*** Extracted data Section Begins ***

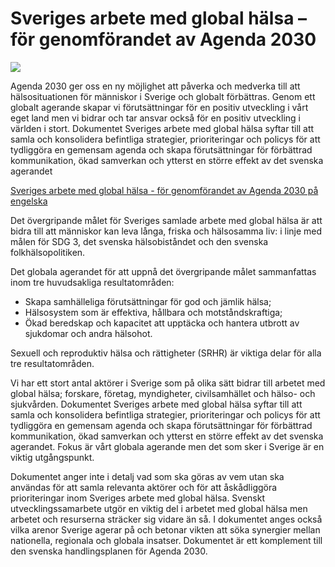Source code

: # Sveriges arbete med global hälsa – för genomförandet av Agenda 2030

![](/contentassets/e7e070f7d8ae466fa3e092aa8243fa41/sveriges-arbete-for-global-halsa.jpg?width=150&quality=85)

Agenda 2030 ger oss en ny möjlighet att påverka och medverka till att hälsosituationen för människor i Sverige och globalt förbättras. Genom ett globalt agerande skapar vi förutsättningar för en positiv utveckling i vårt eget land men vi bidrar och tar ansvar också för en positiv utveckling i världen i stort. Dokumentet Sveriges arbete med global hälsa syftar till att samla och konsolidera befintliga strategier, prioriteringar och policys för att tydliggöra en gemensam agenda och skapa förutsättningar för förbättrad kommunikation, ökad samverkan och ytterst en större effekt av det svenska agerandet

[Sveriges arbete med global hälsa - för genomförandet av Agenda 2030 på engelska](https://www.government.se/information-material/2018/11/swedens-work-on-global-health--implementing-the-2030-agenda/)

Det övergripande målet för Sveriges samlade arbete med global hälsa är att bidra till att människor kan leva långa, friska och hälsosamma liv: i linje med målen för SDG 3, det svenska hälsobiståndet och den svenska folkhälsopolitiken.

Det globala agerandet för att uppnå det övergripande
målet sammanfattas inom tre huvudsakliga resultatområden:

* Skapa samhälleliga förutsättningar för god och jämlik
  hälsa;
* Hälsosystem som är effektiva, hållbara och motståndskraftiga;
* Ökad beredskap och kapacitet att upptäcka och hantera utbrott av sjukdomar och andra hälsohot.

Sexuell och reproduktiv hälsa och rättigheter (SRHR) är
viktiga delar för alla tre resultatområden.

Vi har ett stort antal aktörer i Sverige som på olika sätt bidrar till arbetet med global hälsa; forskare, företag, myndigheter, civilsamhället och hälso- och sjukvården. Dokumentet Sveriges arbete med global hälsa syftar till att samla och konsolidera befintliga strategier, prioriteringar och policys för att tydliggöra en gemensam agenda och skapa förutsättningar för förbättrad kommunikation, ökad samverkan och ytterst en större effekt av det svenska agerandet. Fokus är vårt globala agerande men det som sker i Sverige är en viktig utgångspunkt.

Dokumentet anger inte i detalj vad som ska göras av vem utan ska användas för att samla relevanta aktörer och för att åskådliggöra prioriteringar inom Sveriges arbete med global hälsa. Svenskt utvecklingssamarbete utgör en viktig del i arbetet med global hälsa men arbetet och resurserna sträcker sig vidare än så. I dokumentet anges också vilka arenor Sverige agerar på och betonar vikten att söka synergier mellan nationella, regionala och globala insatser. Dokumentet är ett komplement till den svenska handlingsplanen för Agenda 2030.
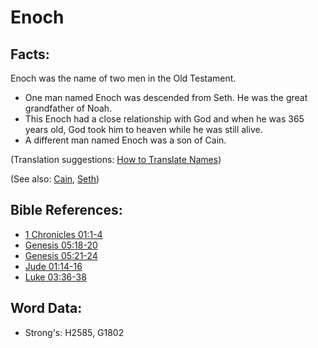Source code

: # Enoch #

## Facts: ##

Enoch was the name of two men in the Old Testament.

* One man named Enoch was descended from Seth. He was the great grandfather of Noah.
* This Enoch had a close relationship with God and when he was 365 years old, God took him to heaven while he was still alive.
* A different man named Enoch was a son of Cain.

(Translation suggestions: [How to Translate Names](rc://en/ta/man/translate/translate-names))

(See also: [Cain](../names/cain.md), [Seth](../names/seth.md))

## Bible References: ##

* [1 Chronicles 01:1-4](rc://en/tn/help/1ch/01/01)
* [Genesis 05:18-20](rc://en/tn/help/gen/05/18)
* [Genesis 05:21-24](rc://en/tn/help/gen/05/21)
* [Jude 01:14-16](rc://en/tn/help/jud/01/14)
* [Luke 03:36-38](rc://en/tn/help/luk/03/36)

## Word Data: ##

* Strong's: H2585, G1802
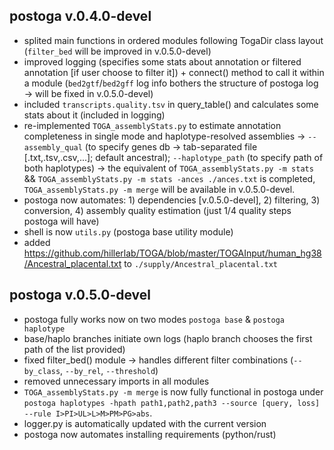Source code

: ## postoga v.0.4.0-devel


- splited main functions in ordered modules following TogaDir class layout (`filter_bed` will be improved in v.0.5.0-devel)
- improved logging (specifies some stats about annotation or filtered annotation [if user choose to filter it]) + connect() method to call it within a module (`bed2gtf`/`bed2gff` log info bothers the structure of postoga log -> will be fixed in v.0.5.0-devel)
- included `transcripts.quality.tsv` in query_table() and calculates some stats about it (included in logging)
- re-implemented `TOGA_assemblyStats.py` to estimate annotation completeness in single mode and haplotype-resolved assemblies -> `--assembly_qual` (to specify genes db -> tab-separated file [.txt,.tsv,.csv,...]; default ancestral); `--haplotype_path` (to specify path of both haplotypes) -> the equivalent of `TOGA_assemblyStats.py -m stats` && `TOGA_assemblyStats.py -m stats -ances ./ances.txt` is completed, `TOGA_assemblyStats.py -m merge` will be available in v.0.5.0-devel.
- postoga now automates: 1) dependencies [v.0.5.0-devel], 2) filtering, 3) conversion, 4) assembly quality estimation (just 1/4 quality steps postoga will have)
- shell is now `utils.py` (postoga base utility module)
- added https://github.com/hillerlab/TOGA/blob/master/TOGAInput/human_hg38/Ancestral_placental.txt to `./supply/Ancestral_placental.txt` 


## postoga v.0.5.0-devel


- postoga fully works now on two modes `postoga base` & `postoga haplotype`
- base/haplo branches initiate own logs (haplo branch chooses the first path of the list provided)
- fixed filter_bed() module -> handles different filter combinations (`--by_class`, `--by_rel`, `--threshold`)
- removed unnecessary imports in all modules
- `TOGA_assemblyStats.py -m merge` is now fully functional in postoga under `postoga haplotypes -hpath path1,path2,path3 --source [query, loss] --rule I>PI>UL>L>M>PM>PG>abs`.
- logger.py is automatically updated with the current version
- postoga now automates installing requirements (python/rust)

*** Extracted data Section Ends ***
*** Extracted data Section Begins ***

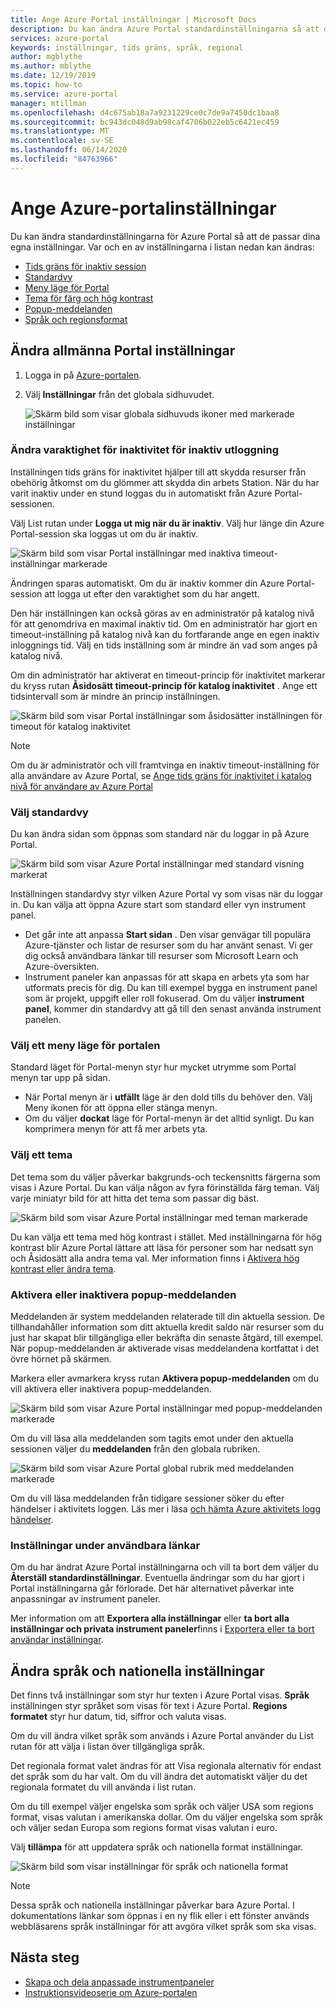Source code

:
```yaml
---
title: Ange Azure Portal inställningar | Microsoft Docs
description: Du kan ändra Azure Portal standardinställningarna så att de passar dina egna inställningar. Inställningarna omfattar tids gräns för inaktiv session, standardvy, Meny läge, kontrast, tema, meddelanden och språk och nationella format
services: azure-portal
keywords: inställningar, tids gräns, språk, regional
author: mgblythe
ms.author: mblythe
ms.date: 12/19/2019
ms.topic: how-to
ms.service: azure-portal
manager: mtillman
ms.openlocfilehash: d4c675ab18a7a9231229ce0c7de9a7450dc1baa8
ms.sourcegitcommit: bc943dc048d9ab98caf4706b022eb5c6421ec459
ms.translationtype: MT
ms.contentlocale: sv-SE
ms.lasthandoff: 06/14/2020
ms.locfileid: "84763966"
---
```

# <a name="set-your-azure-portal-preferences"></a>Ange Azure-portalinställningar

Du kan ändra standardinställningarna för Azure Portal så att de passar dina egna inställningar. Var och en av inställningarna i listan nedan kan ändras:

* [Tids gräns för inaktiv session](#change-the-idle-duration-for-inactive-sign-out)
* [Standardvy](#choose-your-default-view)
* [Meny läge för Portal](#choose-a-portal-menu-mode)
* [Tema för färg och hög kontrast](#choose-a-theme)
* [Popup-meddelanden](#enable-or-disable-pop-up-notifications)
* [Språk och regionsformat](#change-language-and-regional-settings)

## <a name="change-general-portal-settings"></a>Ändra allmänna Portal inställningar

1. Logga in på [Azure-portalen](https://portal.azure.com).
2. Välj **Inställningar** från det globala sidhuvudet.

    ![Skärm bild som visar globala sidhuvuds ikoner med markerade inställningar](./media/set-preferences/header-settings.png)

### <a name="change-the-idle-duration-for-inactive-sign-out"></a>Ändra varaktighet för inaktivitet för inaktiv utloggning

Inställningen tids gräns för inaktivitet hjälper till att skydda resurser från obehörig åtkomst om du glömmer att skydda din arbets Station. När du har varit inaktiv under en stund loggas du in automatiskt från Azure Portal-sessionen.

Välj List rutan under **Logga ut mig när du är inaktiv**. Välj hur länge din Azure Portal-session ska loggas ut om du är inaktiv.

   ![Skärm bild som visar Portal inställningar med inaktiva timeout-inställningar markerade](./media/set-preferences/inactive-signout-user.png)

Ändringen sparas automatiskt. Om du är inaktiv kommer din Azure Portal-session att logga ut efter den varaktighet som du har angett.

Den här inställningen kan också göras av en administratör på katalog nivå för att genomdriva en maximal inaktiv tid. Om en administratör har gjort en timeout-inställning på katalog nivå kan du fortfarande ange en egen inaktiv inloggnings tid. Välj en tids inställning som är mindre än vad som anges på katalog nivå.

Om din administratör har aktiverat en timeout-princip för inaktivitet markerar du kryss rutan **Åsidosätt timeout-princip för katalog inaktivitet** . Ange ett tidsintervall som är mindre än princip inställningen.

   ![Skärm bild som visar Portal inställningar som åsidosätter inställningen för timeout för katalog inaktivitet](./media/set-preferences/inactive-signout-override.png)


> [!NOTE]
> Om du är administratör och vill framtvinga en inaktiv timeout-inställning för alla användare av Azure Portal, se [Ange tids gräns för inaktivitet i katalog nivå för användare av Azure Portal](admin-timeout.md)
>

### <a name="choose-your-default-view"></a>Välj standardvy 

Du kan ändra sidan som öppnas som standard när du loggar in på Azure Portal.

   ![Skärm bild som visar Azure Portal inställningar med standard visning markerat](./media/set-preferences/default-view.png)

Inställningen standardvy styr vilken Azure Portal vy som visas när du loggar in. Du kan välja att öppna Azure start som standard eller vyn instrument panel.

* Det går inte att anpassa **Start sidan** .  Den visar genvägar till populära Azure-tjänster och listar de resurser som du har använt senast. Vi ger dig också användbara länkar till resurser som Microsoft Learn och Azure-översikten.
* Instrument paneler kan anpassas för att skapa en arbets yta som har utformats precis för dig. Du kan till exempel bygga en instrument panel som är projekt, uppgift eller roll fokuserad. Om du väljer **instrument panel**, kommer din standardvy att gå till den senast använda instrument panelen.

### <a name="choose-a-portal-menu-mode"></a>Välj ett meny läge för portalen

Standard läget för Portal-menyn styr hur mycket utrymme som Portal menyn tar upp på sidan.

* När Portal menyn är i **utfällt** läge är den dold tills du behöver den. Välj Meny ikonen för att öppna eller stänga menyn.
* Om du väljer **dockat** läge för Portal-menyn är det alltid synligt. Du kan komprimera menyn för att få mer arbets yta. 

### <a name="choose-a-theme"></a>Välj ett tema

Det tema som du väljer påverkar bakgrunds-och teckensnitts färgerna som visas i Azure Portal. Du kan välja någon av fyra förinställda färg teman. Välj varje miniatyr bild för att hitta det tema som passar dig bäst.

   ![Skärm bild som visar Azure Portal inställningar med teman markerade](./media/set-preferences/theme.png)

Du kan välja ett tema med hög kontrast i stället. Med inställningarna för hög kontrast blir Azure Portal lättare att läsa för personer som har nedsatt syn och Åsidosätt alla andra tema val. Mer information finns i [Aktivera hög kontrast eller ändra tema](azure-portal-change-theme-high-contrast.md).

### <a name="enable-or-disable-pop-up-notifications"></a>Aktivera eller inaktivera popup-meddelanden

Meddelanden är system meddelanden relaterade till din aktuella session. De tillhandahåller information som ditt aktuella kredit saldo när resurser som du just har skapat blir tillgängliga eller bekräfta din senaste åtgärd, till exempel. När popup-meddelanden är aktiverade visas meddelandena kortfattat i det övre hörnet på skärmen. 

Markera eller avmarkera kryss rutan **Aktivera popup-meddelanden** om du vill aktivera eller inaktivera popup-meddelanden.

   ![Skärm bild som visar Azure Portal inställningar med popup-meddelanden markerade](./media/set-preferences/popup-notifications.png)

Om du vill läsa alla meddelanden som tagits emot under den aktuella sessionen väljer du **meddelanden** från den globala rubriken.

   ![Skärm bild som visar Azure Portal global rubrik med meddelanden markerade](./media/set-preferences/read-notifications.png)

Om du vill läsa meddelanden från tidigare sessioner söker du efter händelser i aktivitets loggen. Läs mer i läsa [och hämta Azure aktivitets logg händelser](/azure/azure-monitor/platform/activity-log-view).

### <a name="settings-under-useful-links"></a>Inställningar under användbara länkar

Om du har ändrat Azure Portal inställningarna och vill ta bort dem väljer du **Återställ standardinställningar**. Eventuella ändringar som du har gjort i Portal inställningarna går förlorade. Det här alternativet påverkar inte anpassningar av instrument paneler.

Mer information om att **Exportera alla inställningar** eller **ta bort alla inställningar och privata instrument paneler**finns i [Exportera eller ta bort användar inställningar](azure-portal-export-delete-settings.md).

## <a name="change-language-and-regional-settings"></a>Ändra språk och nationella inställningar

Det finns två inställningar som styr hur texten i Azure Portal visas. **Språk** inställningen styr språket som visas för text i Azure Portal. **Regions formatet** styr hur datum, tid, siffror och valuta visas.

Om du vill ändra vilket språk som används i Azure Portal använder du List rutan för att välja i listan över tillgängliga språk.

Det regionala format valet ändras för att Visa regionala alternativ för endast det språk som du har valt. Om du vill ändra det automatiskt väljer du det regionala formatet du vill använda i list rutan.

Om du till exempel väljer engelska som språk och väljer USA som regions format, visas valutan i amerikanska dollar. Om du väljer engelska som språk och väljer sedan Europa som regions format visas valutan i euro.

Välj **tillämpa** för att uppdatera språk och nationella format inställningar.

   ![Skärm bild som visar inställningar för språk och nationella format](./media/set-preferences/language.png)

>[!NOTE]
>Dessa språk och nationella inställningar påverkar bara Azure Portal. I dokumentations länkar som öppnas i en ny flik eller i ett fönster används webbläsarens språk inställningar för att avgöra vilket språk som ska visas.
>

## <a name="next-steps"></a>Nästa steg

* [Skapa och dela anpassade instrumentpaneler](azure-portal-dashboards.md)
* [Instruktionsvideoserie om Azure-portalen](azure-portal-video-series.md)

*** Extracted data Section Ends ***

§ **Aim of the task**
Pull out every line of the records that includes the string "just".

§ **Task output**
- postoga now automates: 1) dependencies [v.0.5.0-devel], 2) filtering, 3) conversion, 4) assembly quality estimation (just 1/4 quality steps postoga will have)
Meddelanden är system meddelanden relaterade till din aktuella session. De tillhandahåller information som ditt aktuella kredit saldo när resurser som du just har skapat blir tillgängliga eller bekräfta din senaste åtgärd, till exempel. När popup-meddelanden är aktiverade visas meddelandena kortfattat i det övre hörnet på skärmen. 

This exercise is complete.